58 Ala. 265 | Ala. | 1877
The first of the assignments of error in this cause, relates to what purports to be a charge, number 2, which, though set forth on the first page of this record, is not contained in the bill of exceptions signed by the judge, and is not marked “refused,” or “given,” according to section 3109 of the Code of 1876. It, therefore, constitutes no part of the case, ought not to have been copied into the record, and affords no basis for an assignment of error.
Tbe writings, numbered as charges 4 and 5, to which other assignments of error refer, and which, also, are on the first page of the record' — though they have the word “refused” written on them — are not signed by the judge, and they can not, therefore, be accepted as properly before us for consideration. But the bill of exceptions shows that charges to the same effect were requested on behalf of defendant, and refused by the judge, to which refusals the defendant excepted. We shall, therefore, proceed to an examination of them.
By the first of these charges, the judge was asked to instruct the jury, that if defendant had proved a good character as a quiet and peaceable man, that fact may be sufficient to generate a doubt of his guilt, though otherwise they would have had none. This charge would have been abstract. There was no evidence of his good character before the jury. The attempt to prove it failed. And in Lanner v. The State, 54 Ala. 131, wre said: “While it is true that the law presumes every one to be innocent, until the contrary appears by evidence, it does not presume every one to have a good character. ... In the absence of all proof on the subject, his character is not to be taken as either good or bad, and the jury are not authorized, by assuming that it is one or the other, to let it have any weight in inclining them toward either his acquittal or his conviction. In such a case their verdict should be founded entirely on the evidence legally introduced, and not on any idea unsupported by direct testimony, concerning his general character.” The charge requested was, therefore, properly refused.

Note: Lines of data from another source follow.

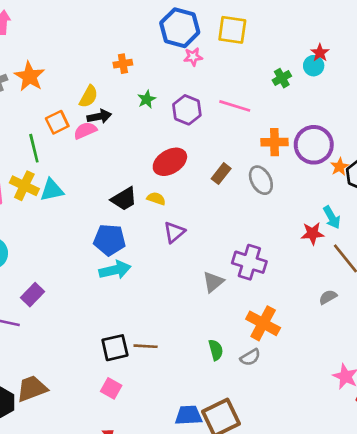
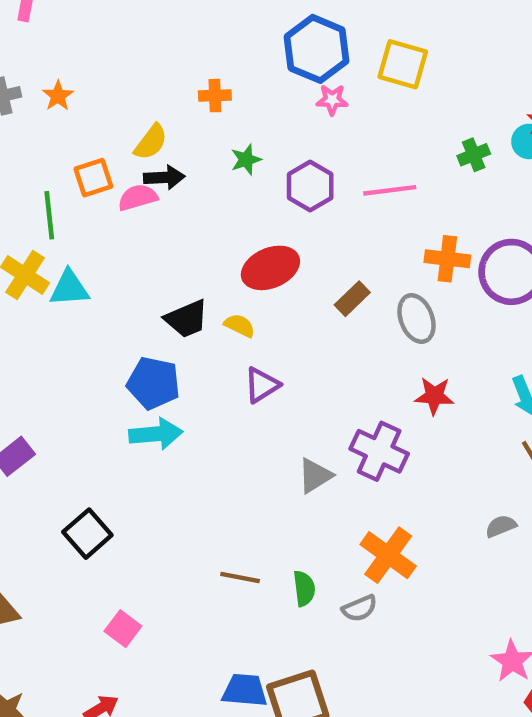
orange star: (29, 76) -> (58, 96), size x0.6
pink line: (235, 106) -> (390, 190), turned -32
red star: (312, 233) -> (434, 396), moved
brown line: (146, 346) -> (240, 578), moved
black square: (115, 348) -> (87, 534), moved, turned -36

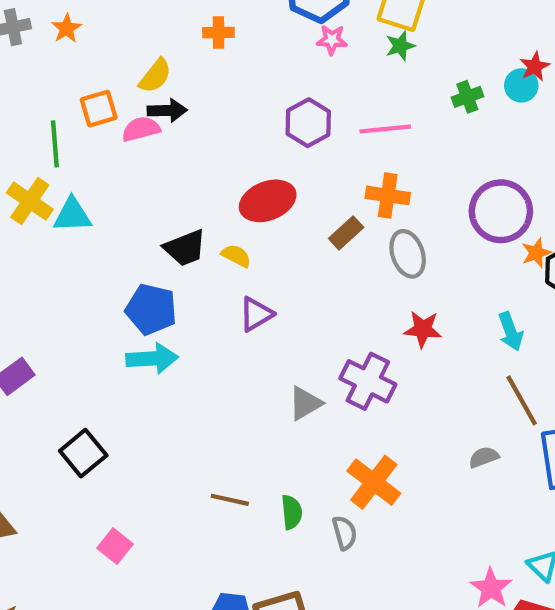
green star: (246, 160) -> (400, 46), moved
orange cross: (447, 259) -> (388, 195), moved
gray semicircle: (360, 608) -> (345, 533), turned -84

The other charge asked was also properly refused. Whether John Little, a brother of the defendant, was guilty of a crime for which he ought to have been arrested, or not, was wholly irrelevant to the inquiry whether Joseph Little was guilty or not of the offense for which he was prosecuted. The jury ought not to have been led to suppose, as they might have been, by the charge requested, that John Little’s conduct should, in any way, influence their verdict upon the indictment against Joseph Little.